Task description
Extend the article about the British rower Colin Smith, picking up right after its final sentence.

Document
════════

= Colin Smith (British rower) =

Zimbabwean-born British rower

Colin M. Smith (born 23 September 1983 in Harare, Zimbabwe) is a Zimbabwean-born British rower, Olympic silver medallist and three times an Oxford Blue. He also possesses a degree in law.

==Education==
Colin Smith was educated at the Prince Edward School, Zimbabwe and St Catherine's College, Oxford (M.'03) where he read geography. He subsequently read for an MBA at the University of Oxford Saïd Business School in 2009 and finished a Graduate Diploma in Law in 2010.

==The Boat Race==
Whilst at Oxford University, Smith was a member of Oxford University Boat Club and took part in The Boat Race in 2004 and 2006. He returned in 2009, as president and won a second Boat Race. In 2009, Colin along with George Bridgewater, Alex Hearne and Ante Kusurin graduated with an MBA from the Said Business School.

════════

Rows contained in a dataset
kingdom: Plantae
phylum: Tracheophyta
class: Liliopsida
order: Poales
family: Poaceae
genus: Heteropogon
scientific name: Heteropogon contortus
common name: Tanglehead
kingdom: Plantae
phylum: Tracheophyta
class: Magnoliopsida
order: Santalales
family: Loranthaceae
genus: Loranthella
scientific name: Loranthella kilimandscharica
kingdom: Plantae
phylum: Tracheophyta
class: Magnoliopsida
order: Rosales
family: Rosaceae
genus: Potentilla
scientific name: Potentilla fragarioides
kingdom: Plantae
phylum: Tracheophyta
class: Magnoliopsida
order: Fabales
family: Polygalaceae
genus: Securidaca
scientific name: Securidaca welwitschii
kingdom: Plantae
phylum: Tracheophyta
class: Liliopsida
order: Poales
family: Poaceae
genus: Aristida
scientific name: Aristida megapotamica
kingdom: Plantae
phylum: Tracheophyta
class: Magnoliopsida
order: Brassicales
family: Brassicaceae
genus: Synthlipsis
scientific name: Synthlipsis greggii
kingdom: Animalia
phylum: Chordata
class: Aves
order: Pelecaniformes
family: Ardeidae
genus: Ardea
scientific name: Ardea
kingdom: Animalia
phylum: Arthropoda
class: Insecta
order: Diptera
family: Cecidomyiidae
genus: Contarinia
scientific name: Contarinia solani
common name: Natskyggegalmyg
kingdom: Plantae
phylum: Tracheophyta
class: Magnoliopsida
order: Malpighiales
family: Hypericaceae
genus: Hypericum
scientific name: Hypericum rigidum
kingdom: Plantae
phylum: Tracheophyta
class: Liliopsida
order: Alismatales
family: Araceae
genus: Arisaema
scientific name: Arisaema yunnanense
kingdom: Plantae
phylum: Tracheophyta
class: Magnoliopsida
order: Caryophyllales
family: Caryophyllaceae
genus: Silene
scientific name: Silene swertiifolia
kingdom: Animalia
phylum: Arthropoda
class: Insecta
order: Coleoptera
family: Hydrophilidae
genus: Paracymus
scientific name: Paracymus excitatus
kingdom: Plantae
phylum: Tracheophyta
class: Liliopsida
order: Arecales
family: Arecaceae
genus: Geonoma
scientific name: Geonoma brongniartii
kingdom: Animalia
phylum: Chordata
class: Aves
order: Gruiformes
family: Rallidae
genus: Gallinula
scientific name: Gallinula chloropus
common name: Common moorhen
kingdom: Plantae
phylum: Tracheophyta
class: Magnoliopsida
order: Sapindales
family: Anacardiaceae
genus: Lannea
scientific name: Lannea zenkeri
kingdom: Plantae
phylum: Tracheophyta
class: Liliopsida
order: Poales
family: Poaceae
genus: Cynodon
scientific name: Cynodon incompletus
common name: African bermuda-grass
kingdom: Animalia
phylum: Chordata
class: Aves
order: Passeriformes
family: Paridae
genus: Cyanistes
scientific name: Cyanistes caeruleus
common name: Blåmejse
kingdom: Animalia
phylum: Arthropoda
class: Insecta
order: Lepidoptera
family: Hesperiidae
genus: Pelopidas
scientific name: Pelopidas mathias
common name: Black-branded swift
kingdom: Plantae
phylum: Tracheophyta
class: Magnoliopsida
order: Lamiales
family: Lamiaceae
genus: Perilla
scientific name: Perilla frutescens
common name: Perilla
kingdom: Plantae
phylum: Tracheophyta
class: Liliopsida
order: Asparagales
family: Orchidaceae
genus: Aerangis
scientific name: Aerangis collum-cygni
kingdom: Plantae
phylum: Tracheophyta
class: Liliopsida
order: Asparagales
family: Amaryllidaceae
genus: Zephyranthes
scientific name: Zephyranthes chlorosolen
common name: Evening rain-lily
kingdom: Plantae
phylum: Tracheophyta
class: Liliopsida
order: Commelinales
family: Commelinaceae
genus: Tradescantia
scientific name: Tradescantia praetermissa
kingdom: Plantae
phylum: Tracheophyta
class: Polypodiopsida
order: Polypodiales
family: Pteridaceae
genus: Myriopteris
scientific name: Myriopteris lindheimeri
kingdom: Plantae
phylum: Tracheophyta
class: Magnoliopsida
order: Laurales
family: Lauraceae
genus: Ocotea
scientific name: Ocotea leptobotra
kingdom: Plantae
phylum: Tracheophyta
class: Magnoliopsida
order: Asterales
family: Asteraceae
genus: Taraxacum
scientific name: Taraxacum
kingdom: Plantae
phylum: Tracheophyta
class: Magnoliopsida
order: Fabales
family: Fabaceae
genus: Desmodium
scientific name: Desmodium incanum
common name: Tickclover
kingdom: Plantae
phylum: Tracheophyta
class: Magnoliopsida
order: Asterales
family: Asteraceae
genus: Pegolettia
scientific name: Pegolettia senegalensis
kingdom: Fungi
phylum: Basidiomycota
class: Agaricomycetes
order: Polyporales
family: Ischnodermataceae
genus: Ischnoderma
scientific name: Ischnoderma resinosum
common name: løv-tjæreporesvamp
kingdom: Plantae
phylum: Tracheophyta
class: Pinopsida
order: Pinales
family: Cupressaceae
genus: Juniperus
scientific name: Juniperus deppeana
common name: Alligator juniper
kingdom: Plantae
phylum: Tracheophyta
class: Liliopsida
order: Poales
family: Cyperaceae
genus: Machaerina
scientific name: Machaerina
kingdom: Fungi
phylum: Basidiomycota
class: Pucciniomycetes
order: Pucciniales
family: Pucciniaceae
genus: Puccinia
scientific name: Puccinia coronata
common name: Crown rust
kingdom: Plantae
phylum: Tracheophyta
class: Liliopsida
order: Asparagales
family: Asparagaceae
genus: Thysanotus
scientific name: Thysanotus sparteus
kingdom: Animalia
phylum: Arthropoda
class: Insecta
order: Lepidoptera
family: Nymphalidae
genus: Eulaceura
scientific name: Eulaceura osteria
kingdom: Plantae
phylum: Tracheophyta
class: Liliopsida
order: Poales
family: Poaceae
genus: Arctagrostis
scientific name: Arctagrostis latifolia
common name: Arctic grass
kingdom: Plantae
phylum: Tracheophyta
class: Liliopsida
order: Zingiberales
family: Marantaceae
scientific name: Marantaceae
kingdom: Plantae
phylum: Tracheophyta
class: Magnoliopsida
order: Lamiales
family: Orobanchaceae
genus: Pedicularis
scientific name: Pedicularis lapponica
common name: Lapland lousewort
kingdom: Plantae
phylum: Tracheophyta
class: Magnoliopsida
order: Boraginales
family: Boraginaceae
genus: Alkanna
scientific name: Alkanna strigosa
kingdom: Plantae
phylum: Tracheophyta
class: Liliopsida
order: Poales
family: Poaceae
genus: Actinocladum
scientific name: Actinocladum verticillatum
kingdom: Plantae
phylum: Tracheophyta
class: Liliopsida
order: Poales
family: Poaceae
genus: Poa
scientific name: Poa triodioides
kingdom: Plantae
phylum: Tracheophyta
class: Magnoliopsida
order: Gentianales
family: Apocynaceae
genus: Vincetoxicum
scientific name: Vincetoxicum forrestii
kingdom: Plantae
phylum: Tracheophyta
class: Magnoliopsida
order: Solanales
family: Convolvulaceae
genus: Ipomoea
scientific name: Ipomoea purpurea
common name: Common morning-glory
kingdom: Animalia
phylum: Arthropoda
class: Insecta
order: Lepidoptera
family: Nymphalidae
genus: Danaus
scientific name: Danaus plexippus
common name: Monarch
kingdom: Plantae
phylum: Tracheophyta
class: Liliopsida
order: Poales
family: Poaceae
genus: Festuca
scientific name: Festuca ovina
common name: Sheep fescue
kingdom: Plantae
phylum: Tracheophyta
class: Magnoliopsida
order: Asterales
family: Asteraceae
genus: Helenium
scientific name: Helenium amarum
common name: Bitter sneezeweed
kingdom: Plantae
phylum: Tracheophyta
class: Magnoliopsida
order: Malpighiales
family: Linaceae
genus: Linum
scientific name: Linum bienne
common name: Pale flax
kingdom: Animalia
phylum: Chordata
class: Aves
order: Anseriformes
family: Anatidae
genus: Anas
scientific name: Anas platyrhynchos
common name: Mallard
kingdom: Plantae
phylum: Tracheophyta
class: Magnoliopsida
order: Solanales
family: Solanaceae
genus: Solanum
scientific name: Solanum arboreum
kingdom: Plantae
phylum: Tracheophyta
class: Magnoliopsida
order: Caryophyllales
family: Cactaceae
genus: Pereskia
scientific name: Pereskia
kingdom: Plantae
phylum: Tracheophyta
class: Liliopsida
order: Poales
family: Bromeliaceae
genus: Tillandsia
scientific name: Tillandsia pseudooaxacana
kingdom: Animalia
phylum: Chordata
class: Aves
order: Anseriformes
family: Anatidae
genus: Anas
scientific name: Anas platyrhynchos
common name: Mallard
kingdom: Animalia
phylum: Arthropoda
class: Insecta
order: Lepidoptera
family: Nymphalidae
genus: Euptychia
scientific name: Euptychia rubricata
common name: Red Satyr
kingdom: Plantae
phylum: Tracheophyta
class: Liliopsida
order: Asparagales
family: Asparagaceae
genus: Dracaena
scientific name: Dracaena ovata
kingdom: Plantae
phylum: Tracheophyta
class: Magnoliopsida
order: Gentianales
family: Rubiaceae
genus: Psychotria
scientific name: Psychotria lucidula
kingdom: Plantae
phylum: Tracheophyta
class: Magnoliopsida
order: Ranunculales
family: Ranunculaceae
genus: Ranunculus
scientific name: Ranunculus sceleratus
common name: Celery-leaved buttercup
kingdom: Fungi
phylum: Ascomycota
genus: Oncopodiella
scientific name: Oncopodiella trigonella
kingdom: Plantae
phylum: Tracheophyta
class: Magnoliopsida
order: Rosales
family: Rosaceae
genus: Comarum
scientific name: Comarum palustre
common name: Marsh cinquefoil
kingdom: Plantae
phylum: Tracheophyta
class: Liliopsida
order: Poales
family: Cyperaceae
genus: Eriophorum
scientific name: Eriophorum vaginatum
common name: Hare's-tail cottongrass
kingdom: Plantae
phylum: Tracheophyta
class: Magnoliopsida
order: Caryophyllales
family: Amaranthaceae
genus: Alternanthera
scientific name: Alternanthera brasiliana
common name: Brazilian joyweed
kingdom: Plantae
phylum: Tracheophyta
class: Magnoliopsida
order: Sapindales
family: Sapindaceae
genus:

════════

Answer to the problem
- 2009 OUBC – Won (two seat)
- 2006 OUBC – Won (two seat)
- 2005 Isis – Lost (stroke seat)
- 2004 OUBC – Lost (stroke seat)

== International Rowing Career ==

===Olympic Games===
- 2008 Beijing – Silver, Men's Eight (stroke seat)

===World Championships===
- 2007 Munich – Bronze, Coxless Pair (stroke seat)
- 2006 Eton – 6th, Coxless Pair (bow seat)
- 2005 Gifu – 12th, Single Scull

===World Cups===
- 2008 Lucerne – 8th, Coxless Four (stroke seat)
- 2008 Munich – Silver, Eight (stroke seat)
- 2007 Amsterdam – Gold, Eight (two seat)
- 2007 Linz – Gold, Coxless Pair (bow seat)
- 2006 Lucerne – Silver, Coxless Pair (bow seat)
- 2005 Munich – 11th, Double Scull (stroke seat)
- 2005 Eton – 13th, Single Scull

===World Under 23 Regatta===
- 2005 Amsterdam – 4th, Double Scull (bow seat)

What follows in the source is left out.